Touch controls have always been a source of frustration for me.  Given my short, stubby fingers trying to surf the internet using a touch screen can quickly result in a blood pressure raising outburst of frustration. After learning from the opening tutorial level of Shadow Bug that I would be playing through a game with either motion controls or touch controls I began making mental preparations to dock my Switch and detach the Joy-Cons.  However, I decided to play a few levels with the touch control to avoid the arduous trip to the dock.  My laziness driven tenacity was rewarded with a platformer that not only had functioning touch controls, but one that is enhanced by them.

Shadow Bug for the Nintendo Switch is a precision platformer with a unique method of traversing its levels that focuses on speed running.  The player controls the titular Shadow Bug by tapping on enemies via the touchscreen (or selecting enemies using an on screen pointer with the Joy-Con’s motion control in docked mode) sending the bug samurai into a jumping sword slash attack similar to the homing attack in modern Sonic games.  By manipulating the timing of attacking one enemy after the other, Shadow Bug is able to jump and dash through the game’s various levels.  This method of travel also introduces a puzzle element to the game as many of the game’s obstacles require the player to attack enemies in a certain order to clear.  

While I assumed the difficulty of Shadow Bug would be derived from the inherent inaccuracy of touch/motion controls, Shadow Bug’s challenge comes from well designed levels and entertaining puzzles. I never felt that my inability to clear an obstacle was a result of a control issue, but rather a mistimed attack or a lack of understanding a puzzle.  The game is very forgiving, quickly respawning Shadow Bug close to where he just died while still providing a fair time punishment for those seeking to earn a top spot on the game’s online leaderboards.

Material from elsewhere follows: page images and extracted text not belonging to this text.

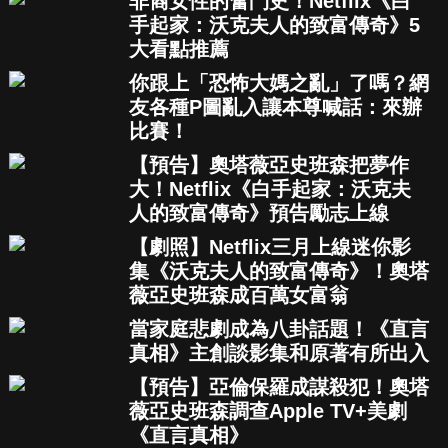
非裔女性的奮鬥史！Netflix《白
手起家：沃克夫人的致富傳奇》5
大看點推薦
你跟上「恐怖大媽之亂」了嗎？網
友各種P圖亂入讓本尊喊話：來辦
比賽！
【預告】奧塔薇亞史班森把夢作
大！Netflix《白手起家：沃克夫
人的致富傳奇》預告勵志上線
【劇照】Netflix三月上線迷你影
集《沃克夫人的致富傳奇》！奧塔
薇亞史班森成百萬女富翁
當家庭悲劇成為八卦話題！《直言
真相》主創談影集和原著有所出入
【預告】亞倫保羅成謀殺犯！奧塔
薇亞史班森調查Apple TV+美劇
《直言真相》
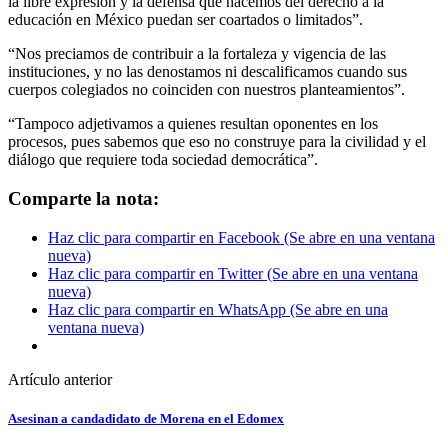
la libre expresión y la defensa que hacemos del derecho a la
educación en México puedan ser coartados o limitados”.
“Nos preciamos de contribuir a la fortaleza y vigencia de las
instituciones, y no las denostamos ni descalificamos cuando sus
cuerpos colegiados no coinciden con nuestros planteamientos”.
“Tampoco adjetivamos a quienes resultan oponentes en los
procesos, pues sabemos que eso no construye para la civilidad y el
diálogo que requiere toda sociedad democrática”.
Comparte la nota:
Haz clic para compartir en Facebook (Se abre en una ventana
nueva)
Haz clic para compartir en Twitter (Se abre en una ventana
nueva)
Haz clic para compartir en WhatsApp (Se abre en una
ventana nueva)
Artículo anterior
Asesinan a candadidato de Morena en el Edomex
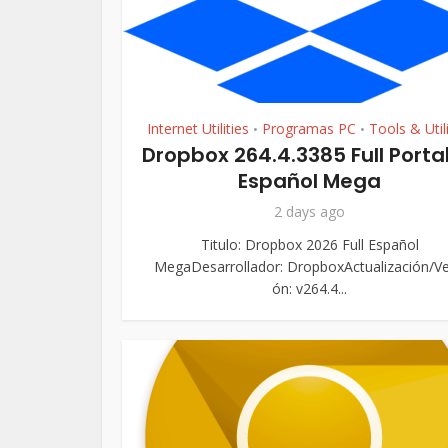
Internet Utilities
Programas PC
Tools & Utili
•
•
Dropbox 264.4.3385 Full Porta
Español Mega
2 days ago
Titulo: Dropbox 2026 Full Español
MegaDesarrollador: DropboxActualización/Ve
ón: v264.4...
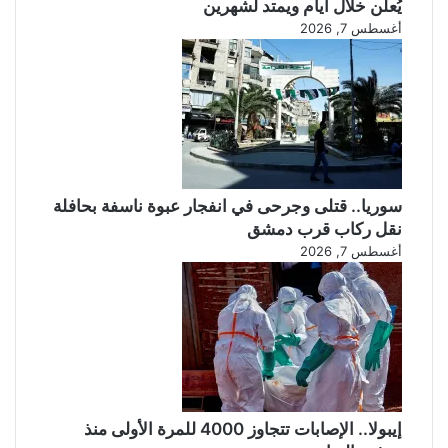
يُعلن خلال أيام ويمتد لشهرين
أغسطس 7, 2026
سوريا.. قتلى وجرحى في انفجار عبوة ناسفة بحافلة
نقل ركاب قرب دمشق
أغسطس 7, 2026
إيبولا.. الإصابات تتجاوز 4000 للمرة الأولى منذ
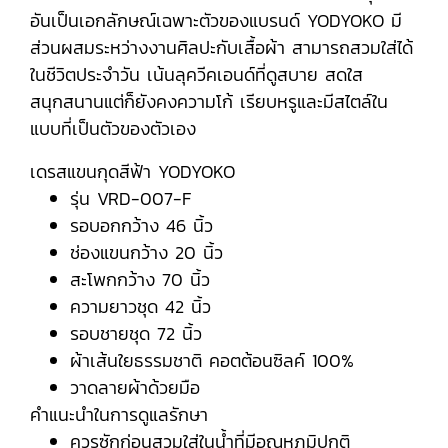
อันเป็นเอกลักษณ์เฉพาะตัวของแบรนด์ YODYOKO มี
ส่วนผสมระหว่างงานศิลปะกับเสื้อผ้า สามารถสวมใส่ได้
ในชีวิตประจำวัน เน้นลุควีคเอนด์ที่ดูสบาย สดใส
สนุกสนานแต่ก็ยังคงความโก้ เรียบหรูและมีสไตล์ใน
แบบที่เป็นตัวของตัวเอง
เดรสแขนกุดสีฟ้า YODYOKO
รุ่น VRD-007-F
รอบอกกว้าง 46 นิ้ว
ช่องแขนกว้าง 20 นิ้ว
สะโพกกว้าง 70 นิ้ว
ความยาวชุด 42 นิ้ว
รอบชายชุด 72 นิ้ว
ผ้าเส้นใยธรรมชาติ คอตต้อนซิลค์ 100%
วาดลายผ้าด้วยมือ
คำแนะนำในการดูแลรักษา
ควรซักก่อนสวมใส่ในน้ำที่มีอุณหภูมิปกติ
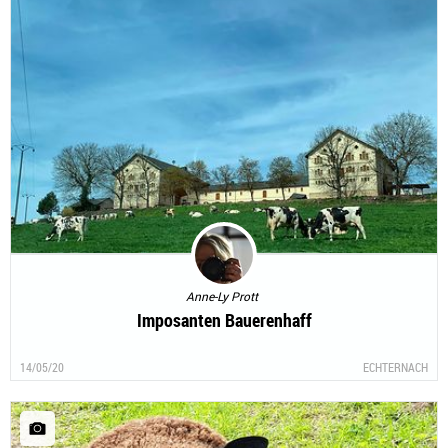
Anne-Ly Prott
Imposanten Bauerenhaff
14/05/20
ECHTERNACH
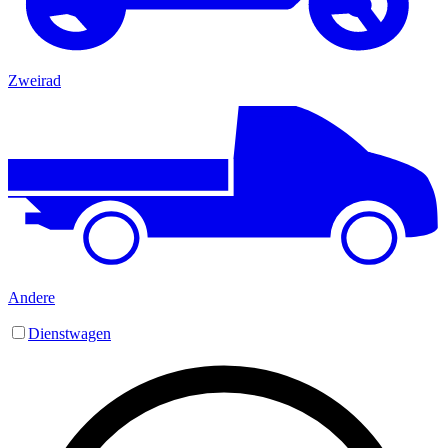
Zweirad
Andere
Dienstwagen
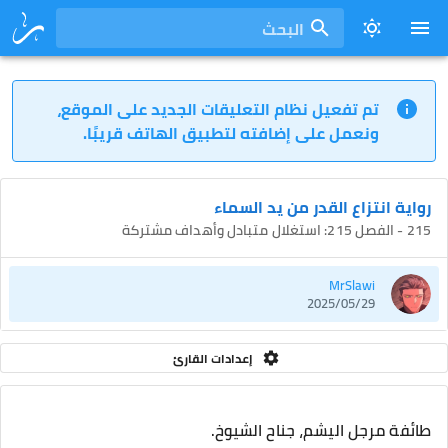
البحث
تم تفعيل نظام التعليقات الجديد على الموقع،
ونعمل على إضافته لتطبيق الهاتف قريبًا.
رواية انتزاع القدر من يد السماء
215 - الفصل 215: استغلال متبادل وأهداف مشتركة
MrSlawi
2025/05/29
إعدادات القارئ
طائفة مرجل اليشم، جناح الشيوخ.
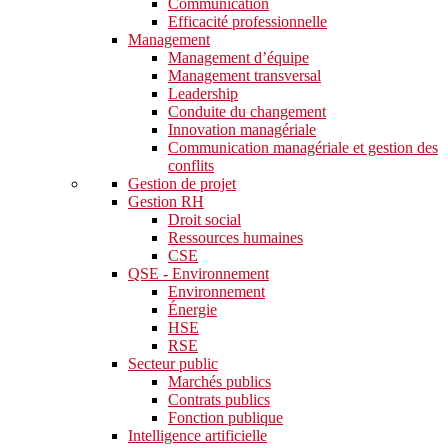
Communication
Efficacité professionnelle
Management
Management d’équipe
Management transversal
Leadership
Conduite du changement
Innovation managériale
Communication managériale et gestion des
conflits
Gestion de projet
Gestion RH
Droit social
Ressources humaines
CSE
QSE - Environnement
Environnement
Énergie
HSE
RSE
Secteur public
Marchés publics
Contrats publics
Fonction publique
Intelligence artificielle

In contrast to the game’s simple platforming mechanic, Shadow Bug is surprisingly deep.  After clearing the game’s first world I was shocked to find that the game has world bosses.  These bosses aren’t simple three hit kill fare, but are intricate puzzles that involve quick thinking and precision movement.

Shadow Bug matches its polished gameplay with impressive presentation.  Visually, it impresses with its dramatic contrast of a dark foreground with colorful detailed backgrounds. Menus and world maps are intuitive with easy access to each level’s leaderboard without making the player feel like they have to speedrun.

Players not interested in the game’s leaderboards still have plenty of reason to check Shadow Bug out.  The game is challenging at any speed and completing levels feels like an accomplishment no matter how long it may take.  

Shadow Bug is an easy recommendation to make for Switch owners looking for a challenging 2D platformer and are open to something less traditional than the eShop’s plethora of retro inspired platformers.  Even players that are weary of touch/motion controlled games will likely enjoy using them in Shadow Bug.